In der Hoffnung auf neue Konjunkturprogramme in China und der Euro-Zone sind Anleger am Dienstag wieder in europäische Aktien eingestiegen. Daneben sorgte ein möglicher Bieterwettstreit um die Londoner Börse LSE für Wirbel. "Für die Deutsche Börse sind das sicherlich keine guten Nachrichten, weil es sie im Zweifel dazu zwingen könnte, eine höhere Offerte vorzulegen", sagte ein Händler.

Dies trieb die Titel der LSE zeitweise auf ein Rekordhoch von 2914 Pence. Die Titel der Deutschen Börse fielen dagegen um 0,5 Prozent auf 75,82 Euro. ICE rutschten im vorbörslichen US-Geschäft um etwa sechs Prozent ab. Der US-Konkurrent denkt über eine Offerte für die LSE nach und würde damit deren Pläne für eine "Fusion unter Gleichen" mit der Deutschen Börse durchkreuzen. Die Deutschen wollen den Zusammenschluss mit dem britischen Mitbewerber dennoch vorantreiben.

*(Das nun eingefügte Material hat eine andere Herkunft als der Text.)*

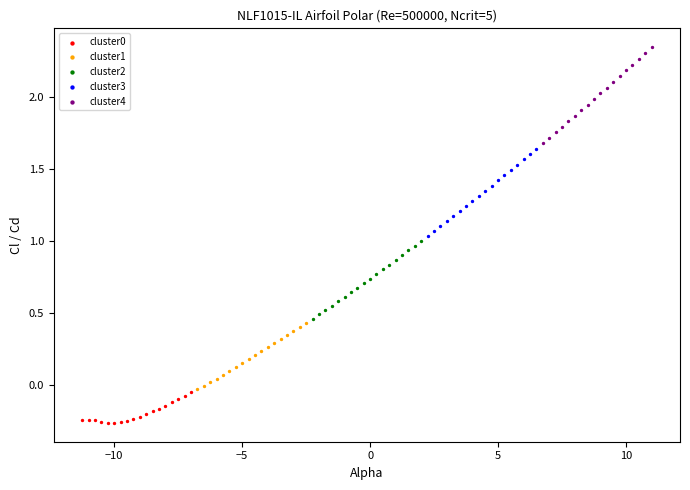

Which series contains the highest Y value?

cluster4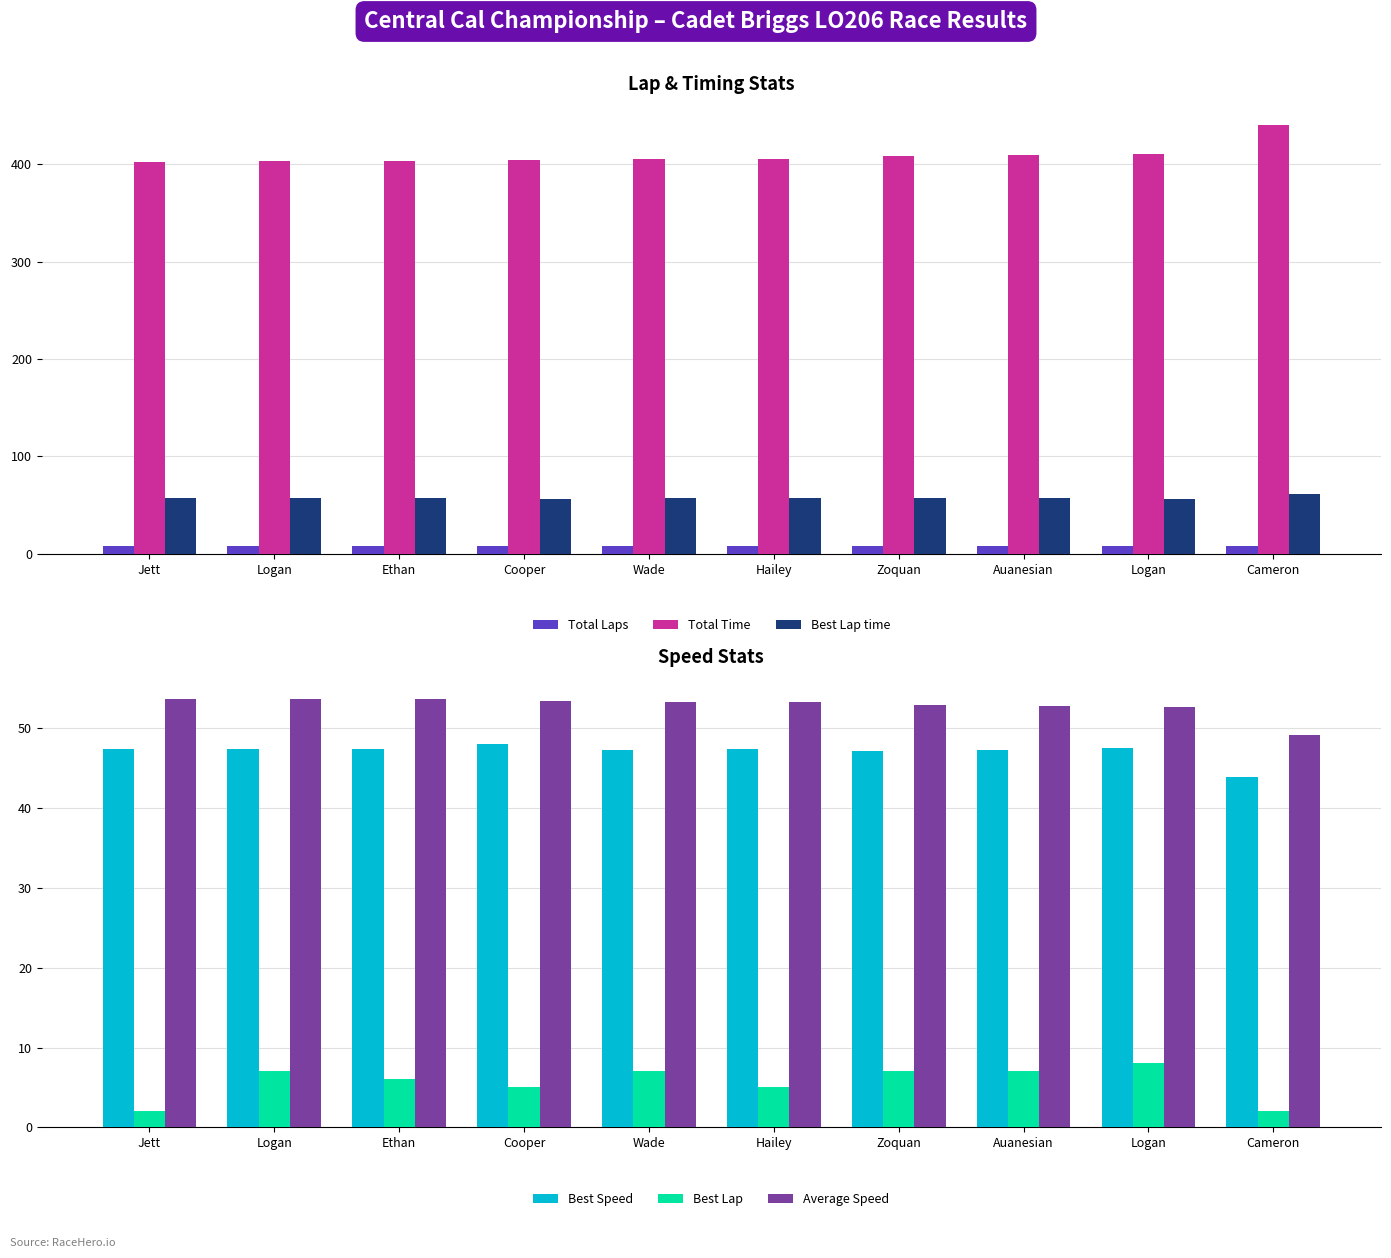

Rank the series by their maximum value, from highest to lowest.

Total Time, Best Lap time, Average Speed, Best Speed, Total Laps, Best Lap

SCHLECHTE NACHRICHTEN SIND GUTE NACHRICHTEN



Abseits des Fusionspokers setzten Anleger auf zusätzliche Geldspritzen der chinesischen Notenbank, um das schwächelnde Wachstum der nach den USA weltweit zweitgrößten Volkswirtschaft anzukurbeln. Dies verhalf dem Dax zu einem Kursplus von 1,6 Prozent auf 9643 Punkte. Der EuroStoxx50 gewann 1,1 Prozent auf 2978 Zähler.

Genährt wurden die Hoffnungen auf neue Konjunkturhilfen von der trüben Stimmung unter den chinesischen Einkaufsmanagern. "Die Daten verschlechtern sich eindeutig", sagte Peter Kinsella, Chef-Analyst für Schwellenländer bei der Commerzbank. Nachdem die chinesische Notenbank bereits am Montag die Geldpolitik gelockert hat, rechneten Anleger mit weiteren Maßnahmen.

Da sich auch das Wachstum in der Euro-Zone abschwächt, hält Kinsella ähnliche Schritte der Europäischen Zentralbank (EZB) für so gut wie sicher. Börsianer rechnen damit, dass die Währungshüter bei ihrer Sitzung in der kommenden Woche ihre Anleihekäufe von derzeit 60 Milliarden Euro monatlich ausweiten. Aus diesem Grund näherte sich der Bund-Future, der auf der zehnjährigen Bundesanleihe basiert, bis auf drei Ticks seinem Rekordhoch von 166,63 Punkten. Der Euro, der sich in den vergangenen drei Wochen um rund fünf US-Cent verbilligt hatte, stabilisierte sich bei 1,0872 Euro.

KONJUNKTURABHÄNGIGE WERTE GEFRAGT - BARCLAYS BRECHEN EIN



Der wachsende Konjunkturoptimismus schlug sich auch am Rohstoffmarkt nieder: Die richtungsweisende Rohöl-Sorte Brent aus der Nordsee verteuerte sich um 1,1 Prozent auf 36,99 Dollar je Barrel (159 Liter) und das wichtige Industriemetall Kupfer um 0,5 Prozent auf 4716,50 Dollar je Tonne. Dies gab Bergbaufirmen wie Anglo American oder BHP Billiton sowie Ölförderern wie BP oder Total Auftrieb. Ihre Aktien gewannen bis zu 5,4 Prozent.

Im Dax gehörten die Autobauer BMW, Daimler und Volkswagen mit Kursgewinnen von bis zu 3,5 Prozent zu den Favoriten. Für sie ist China ein wichtiger Absatzmarkt. Außerdem entwickele sich der Absatz in der Volksrepublik bislang besser als befürchtet, betonte ein Börsianer.

Gegen den Trend brachen an der Londoner Börse die Titel der Barclays Bank zeitweise um mehr als elf Prozent ein. Das ist der größte Kurssturz seit fast vier Jahren. Das Geldhaus verbuchte 2015 einen Rückgang des Vorsteuergewinns auf umgerechnet 6,9 Milliarden Euro und enttäuschte damit die Erwartungen der Anleger.